Crude in 2010

Three months ago we presented a forecast for the PPI for crude oil and oil price in August 2010. Tentatively, we put the index at the level between 160 and 180 in August 2010. Crude oil price corresponding to this level of index should be between $62 and $70 per barrel. It’s time to revisit the price.

All our estimates are based on the existence of long-term sustainable trends in the differences between various subcategories of the producer price index (PPI). The concept is illustrated in Figure 1, where the difference between the overall PPI and that for crude petroleum is approximated by three linear trends. The most recent trend started in the beginning of 2010 and has been strengthening since then. Without loss of generality, we consider that the new developing trend will be a mirror reflection (opposite but equal slope) of the previous trend observed between 2002 and 20008. This is the long-term prediction for oil price with the PPI of crude at the level of 75 point in 2016.

Figure 2 presents the short term view elaborating on the most recent transition period from July 2008 to August 2009 and the details of the new trend. In March 2009, we presented two predictions. In (1) we presumed that, when reached the trend, the price would follow along it.

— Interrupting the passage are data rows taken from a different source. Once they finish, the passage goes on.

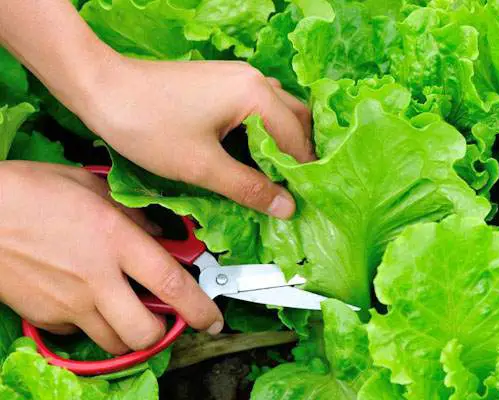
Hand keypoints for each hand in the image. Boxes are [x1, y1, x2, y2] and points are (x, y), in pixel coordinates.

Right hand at [0, 162, 222, 353]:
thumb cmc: (32, 190)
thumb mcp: (91, 187)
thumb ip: (132, 214)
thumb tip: (159, 234)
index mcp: (116, 240)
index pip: (171, 284)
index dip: (200, 308)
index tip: (214, 318)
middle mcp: (97, 278)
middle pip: (144, 332)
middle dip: (162, 334)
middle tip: (163, 319)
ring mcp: (69, 302)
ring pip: (113, 342)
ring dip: (128, 334)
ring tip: (127, 312)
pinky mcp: (44, 316)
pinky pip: (78, 333)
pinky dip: (90, 325)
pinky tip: (86, 302)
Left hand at [73, 55, 314, 218]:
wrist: (101, 89)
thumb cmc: (147, 124)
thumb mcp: (202, 166)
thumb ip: (249, 188)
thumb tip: (286, 207)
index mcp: (255, 95)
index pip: (295, 140)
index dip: (302, 174)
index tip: (303, 202)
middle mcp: (253, 79)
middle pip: (298, 119)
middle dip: (301, 155)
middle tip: (297, 189)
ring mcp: (237, 77)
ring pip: (280, 111)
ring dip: (284, 142)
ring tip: (279, 176)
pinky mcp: (222, 82)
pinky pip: (259, 107)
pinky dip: (265, 131)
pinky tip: (254, 155)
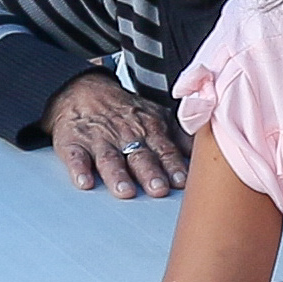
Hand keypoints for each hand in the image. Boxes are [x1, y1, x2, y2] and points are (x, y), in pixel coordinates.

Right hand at [43, 73, 189, 197]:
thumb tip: (209, 151)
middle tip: (159, 189)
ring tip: (125, 191)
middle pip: (140, 156)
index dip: (174, 166)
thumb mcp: (155, 116)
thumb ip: (179, 137)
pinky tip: (84, 182)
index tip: (183, 181)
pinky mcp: (73, 143)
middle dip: (150, 173)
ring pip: (110, 158)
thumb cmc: (124, 111)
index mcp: (149, 129)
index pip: (165, 150)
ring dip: (117, 175)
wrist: (82, 89)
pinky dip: (79, 169)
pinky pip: (76, 156)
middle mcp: (126, 135)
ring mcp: (99, 139)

Second prediction was based on a “dynamic overshoot” with oil price dropping much below the new trend, as shown by solid diamonds in Figure 2. From these two predictions, the first was right.

Figure 3 details our prediction made in June 2010 on the evolution of the oil price index between June and August 2010. We expected that the price would fall and the predicted curve rise above the trend, as shown by red circles. This is a consequence of the fluctuation around the trend: the price can not be retained just on one side of the trend line. The measured price did not touch the trend line, however. So, our prediction was not fully right despite the price actually has fallen significantly. The Augusts’ estimates of the producer price index for crude petroleum will be published in the middle of September. It will definitely show a decrease relative to July, but the price will not drop to $70 per barrel.

Therefore, we foresee two possible scenarios. A more likely one supposes that the price in September will fall below $70 per barrel and the measured difference (open circles) in Figure 3 will intercept the trend line. This scenario will be in line with our prediction of the S&P 500 level below 1000 in September.

We can not exclude that the price (and the S&P 500) will not drop in September cumulating more potential relative to the trends. Then, this must happen in October-November and the potential drop will just increase in time as the deviation between the actual curve and the trend. The trend itself seems to be well-established already since the price goes along the trend since August 2009. It might also happen that the true trend is different form the predicted one. It may have lower slope than during the previous period. Then the price will be decreasing a lower rate into the second half of the 2000s. One can better estimate the trend slope in couple years, but before actual data are available we will retain our hypothesis on the slope value.

All in all, we expect the price index of crude petroleum to follow the new trend in the long run with short-term fluctuations of various amplitude and period.

Figure 1. Sustainable linear trends in the difference between the overall PPI and that for crude oil between 1987 and 2010. Currently, we observe the emergence of a new trend, which supposedly is a mirror reflection of the previous one.

Figure 2. The evolution of the difference between the overall (all commodities) PPI and that for crude oil.

Figure 3. The measured and predicted difference between the overall PPI and the index for crude petroleum.